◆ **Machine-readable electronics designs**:
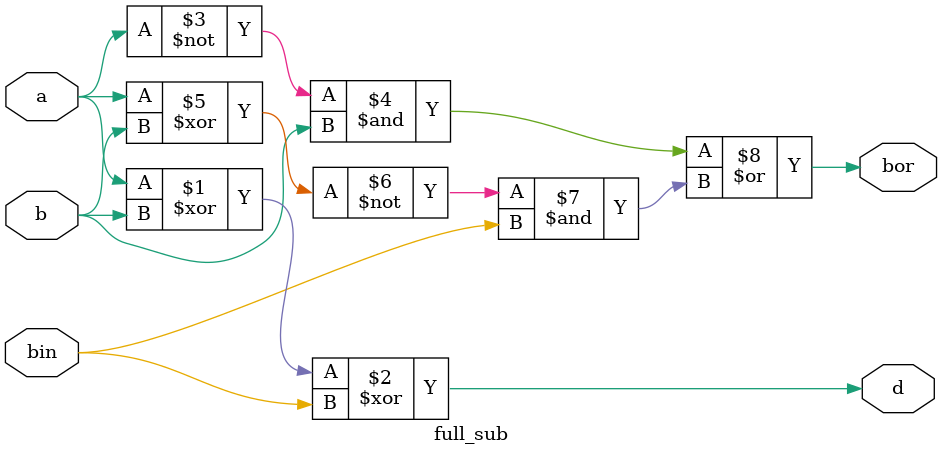
<source format=v>
module full_sub(d,bor,a,b,bin);
input a,b,bin;
output d,bor;
assign d = a ^ b ^ bin;
assign bor = (~a & b) | (~(a ^ b) & bin);
endmodule

</source>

◆ **Problem requirements**: Return every record exactly, leaving out the pictures.

◆ **Written response**:
<source format=v>
module full_sub(d,bor,a,b,bin);
input a,b,bin;
output d,bor;
assign d = a ^ b ^ bin;
assign bor = (~a & b) | (~(a ^ b) & bin);
endmodule

</source>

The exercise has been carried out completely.